Bath's pack made an early statement of intent with a driving maul from an attacking line out which resulted in a penalty after three minutes, and they flexed their muscles again in a 14th minute scrum to win a second attempt at the posts.

George Ford landed the first and missed the second, before making it 6-0 with a long-range drop goal after 27 minutes.

By then Goode had pulled wide two penalties of his own after seven and eight minutes, and Wasps could have done with their fly half finding his range quickly as their pack were clearly in for a taxing afternoon.

They did have one moment to savour when Matt Mullan won a turnover on halfway and a pod of forwards speared ahead ten metres, while Elliot Daly was comfortably the most threatening runner on the pitch with two bursts to get the crowd going.

The second very nearly sent him exploding through a gap on the right wing, but that was the closest either side had come to breaking the line and by the end of the first period Bath's superiority up front was beginning to tell.

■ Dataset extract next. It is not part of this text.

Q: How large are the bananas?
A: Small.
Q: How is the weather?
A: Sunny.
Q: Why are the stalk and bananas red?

They had weathered a strong Wasps response in the middle period of the half and come back all guns blazing, marshalled well by Ford and shoving the black and golds all the way back to their own line.

Under intense pressure, the home side were pinged three times in quick succession as they strained to hold up the visitors by fair means and foul, and prop Phil Swainston was the unlucky man when the inevitable yellow-card came.

If holding out until the break was improbable with 15 men, it was impossible with 14 and just moments after Swainston's departure they were breached by a Bath try perfectly executed and finished by wing Semesa Rokoduguni.

Ford missed the conversion, but 11-0 at half time was foot on the throat time and Wasps needed a fast start after the interval to have any hope of wriggling free.

The introduction of James Haskell helped, and they were rewarded with a third penalty after 44 minutes.

But again Goode missed, and the return of Swainston allied to Joe Launchbury's introduction felt like a final throw of the dice even with 35 minutes remaining.

It wasn't happening though. Tom Varndell, Christian Wade, Andrea Masi and Hugo Southwell was too much quality to miss and without that threat in the backs and with their forwards in retreat, Wasps had nowhere to go.

Another Ford penalty made it 14-0 after 58 minutes and when Leroy Houston handed off Tom Palmer to send Rokoduguni over just past the hour, the game was over.

Ford's conversion pushed the score out to 21-0.

A Jonah Holmes try after 69 minutes at least avoided the humiliation of being nilled in front of their own fans, but Bath had the last say with Matt Garvey going over from close range three minutes from time.

By then, Ford's conversation was just salt spilled into a gaping wound.